De cette exploration est né «Au K2!», un livre dans lequel Antoine Jaccoud dresse le portrait de Guillaume Perret, sous la contrainte d’un territoire délimité. L’idée vient du photographe lui-même, inspiré d’une expérience passée.
Trafic et consommation
«Quand il était plus jeune, il avait un groupe de rock, explique Antoine Jaccoud, ancien journaliste, dramaturge, scénariste, écrivain. Ils voulaient passer l’été dans un endroit où ils pouvaient se bourrer la gueule, faire de la musique, faire les cons quoi. Alors ils ont pris une carte de la France, ils ont posé le doigt sur le carré “K2”.»

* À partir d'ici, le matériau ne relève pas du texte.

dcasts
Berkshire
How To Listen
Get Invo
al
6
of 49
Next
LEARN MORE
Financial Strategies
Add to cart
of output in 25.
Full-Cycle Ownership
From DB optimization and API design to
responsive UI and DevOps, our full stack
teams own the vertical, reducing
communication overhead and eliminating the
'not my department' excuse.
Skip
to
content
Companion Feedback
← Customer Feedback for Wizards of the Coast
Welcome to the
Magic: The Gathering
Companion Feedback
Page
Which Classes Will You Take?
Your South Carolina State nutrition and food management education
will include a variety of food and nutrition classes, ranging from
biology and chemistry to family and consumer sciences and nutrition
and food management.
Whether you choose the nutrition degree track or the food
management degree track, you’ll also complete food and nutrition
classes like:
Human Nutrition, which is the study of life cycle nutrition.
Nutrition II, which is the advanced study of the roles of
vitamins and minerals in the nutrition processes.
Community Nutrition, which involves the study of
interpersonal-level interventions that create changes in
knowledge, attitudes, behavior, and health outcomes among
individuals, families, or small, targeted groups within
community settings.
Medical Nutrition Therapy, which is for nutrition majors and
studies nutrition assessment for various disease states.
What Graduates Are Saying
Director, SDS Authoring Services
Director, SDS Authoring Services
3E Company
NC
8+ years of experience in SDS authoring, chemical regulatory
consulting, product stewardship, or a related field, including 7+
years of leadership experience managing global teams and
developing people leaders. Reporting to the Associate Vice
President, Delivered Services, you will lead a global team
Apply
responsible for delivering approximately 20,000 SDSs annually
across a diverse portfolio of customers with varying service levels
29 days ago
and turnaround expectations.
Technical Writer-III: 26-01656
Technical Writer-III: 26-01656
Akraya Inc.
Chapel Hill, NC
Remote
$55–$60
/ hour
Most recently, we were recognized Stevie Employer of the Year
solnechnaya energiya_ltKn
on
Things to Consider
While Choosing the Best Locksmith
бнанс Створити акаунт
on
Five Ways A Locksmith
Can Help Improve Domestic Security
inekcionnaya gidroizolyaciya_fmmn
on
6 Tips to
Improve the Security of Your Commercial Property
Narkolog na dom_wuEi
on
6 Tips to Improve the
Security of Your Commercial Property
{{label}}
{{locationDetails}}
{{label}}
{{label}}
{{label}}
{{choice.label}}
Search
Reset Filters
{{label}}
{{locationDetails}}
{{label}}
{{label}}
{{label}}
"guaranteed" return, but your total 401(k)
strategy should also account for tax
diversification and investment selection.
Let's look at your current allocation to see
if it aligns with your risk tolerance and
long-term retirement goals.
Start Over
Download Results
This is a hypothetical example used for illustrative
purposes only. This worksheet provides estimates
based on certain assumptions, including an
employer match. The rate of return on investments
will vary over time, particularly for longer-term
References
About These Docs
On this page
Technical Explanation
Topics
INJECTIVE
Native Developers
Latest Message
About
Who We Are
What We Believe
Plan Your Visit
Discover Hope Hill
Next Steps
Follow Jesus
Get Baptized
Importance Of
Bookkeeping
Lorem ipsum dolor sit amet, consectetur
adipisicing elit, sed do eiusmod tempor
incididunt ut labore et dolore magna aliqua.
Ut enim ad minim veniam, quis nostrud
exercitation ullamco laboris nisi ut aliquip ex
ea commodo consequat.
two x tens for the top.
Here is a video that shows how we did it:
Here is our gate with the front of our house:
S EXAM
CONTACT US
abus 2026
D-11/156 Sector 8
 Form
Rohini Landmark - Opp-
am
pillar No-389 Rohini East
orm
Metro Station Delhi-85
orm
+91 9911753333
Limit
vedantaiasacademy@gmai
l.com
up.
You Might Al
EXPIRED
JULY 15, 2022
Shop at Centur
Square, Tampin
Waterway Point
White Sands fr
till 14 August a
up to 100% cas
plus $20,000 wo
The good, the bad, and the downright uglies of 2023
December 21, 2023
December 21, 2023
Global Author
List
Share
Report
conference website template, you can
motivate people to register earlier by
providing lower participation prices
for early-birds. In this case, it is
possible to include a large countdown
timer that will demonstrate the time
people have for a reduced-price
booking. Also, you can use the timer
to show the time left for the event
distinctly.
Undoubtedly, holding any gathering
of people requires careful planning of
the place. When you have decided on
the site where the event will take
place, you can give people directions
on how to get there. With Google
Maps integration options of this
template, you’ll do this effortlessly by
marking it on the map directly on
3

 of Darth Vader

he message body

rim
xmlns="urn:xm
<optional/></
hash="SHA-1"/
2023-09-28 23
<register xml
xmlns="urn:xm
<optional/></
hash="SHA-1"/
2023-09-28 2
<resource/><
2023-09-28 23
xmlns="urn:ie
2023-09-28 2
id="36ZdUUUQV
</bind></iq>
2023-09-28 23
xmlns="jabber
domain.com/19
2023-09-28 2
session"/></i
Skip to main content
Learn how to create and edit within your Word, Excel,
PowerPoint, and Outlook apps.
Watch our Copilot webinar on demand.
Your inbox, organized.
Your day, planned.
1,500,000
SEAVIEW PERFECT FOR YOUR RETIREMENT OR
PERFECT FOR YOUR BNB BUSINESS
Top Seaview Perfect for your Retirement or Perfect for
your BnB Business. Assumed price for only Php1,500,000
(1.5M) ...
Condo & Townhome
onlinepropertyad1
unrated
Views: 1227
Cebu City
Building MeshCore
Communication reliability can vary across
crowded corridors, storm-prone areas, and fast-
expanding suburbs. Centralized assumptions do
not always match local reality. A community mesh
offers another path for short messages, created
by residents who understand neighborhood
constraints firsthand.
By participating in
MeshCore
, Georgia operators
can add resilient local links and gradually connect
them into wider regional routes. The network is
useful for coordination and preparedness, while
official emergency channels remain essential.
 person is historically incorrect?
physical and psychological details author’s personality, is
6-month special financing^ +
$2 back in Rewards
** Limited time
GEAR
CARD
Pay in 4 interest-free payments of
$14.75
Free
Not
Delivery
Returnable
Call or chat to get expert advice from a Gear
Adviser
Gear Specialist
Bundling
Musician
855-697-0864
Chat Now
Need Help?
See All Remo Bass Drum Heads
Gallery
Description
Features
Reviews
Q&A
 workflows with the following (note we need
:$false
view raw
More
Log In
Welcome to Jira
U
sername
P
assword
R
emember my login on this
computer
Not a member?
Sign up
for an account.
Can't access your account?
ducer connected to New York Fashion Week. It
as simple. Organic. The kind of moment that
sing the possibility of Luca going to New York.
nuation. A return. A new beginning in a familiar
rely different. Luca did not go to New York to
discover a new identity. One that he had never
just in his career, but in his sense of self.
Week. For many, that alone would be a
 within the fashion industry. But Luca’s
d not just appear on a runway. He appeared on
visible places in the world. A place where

Finalement, chaque carte a son K2, et celui du grand Lausanne, c’est une zone d’ultra-consommation et de trafic obstrué à outrance. C’est là qu’ils ont planté le décor de leur œuvre, comme deux alpinistes qui cherchent leur limite dans l’altitude, mais cette fois entre l’autoroute et la zone industrielle. «Comme on était coincés dans cet espace, on est devenus hyper vigilants, comme des touristes. On cherchait quelque chose, mais quoi?»
L’humain comme finalité
Ce qu’ils ont découvert au fil de leurs déambulations, c’est un quartier façonné par la consommation et le passage incessant des voitures, mais dénué de véritable vie résidentielle. Pourtant, en s’y immergeant avec un regard attentif, Antoine Jaccoud et Guillaume Perret ont appris à y percevoir des fragments d’humanité insoupçonnés. «On m’a appris à toujours prendre les petites rues. Alors on est allés voir à l’arrière des choses, à l’arrière du Sex Shop par exemple. Tu vois les employés du sex-shop qui fument une clope, et tu te demandes ce qu’ils ont fait avant, juste après. Ça donne de la matière à écrire. Il y a toujours quelque chose à voir.»
Mais le but ultime est humain. Dans cette contrainte territoriale, Antoine Jaccoud écrit sur son compagnon de route. «On est venus tous les jours, et pendant cinq jours, on parlait, des fois on disait rien, on allait boire des cafés, et on marchait.» Cinq jours de partage pour sortir la cinquantaine de pages du portrait de Guillaume Perret, publié aux éditions Art et fiction, à Lausanne. Histoire d’apprendre à regarder l’invisible.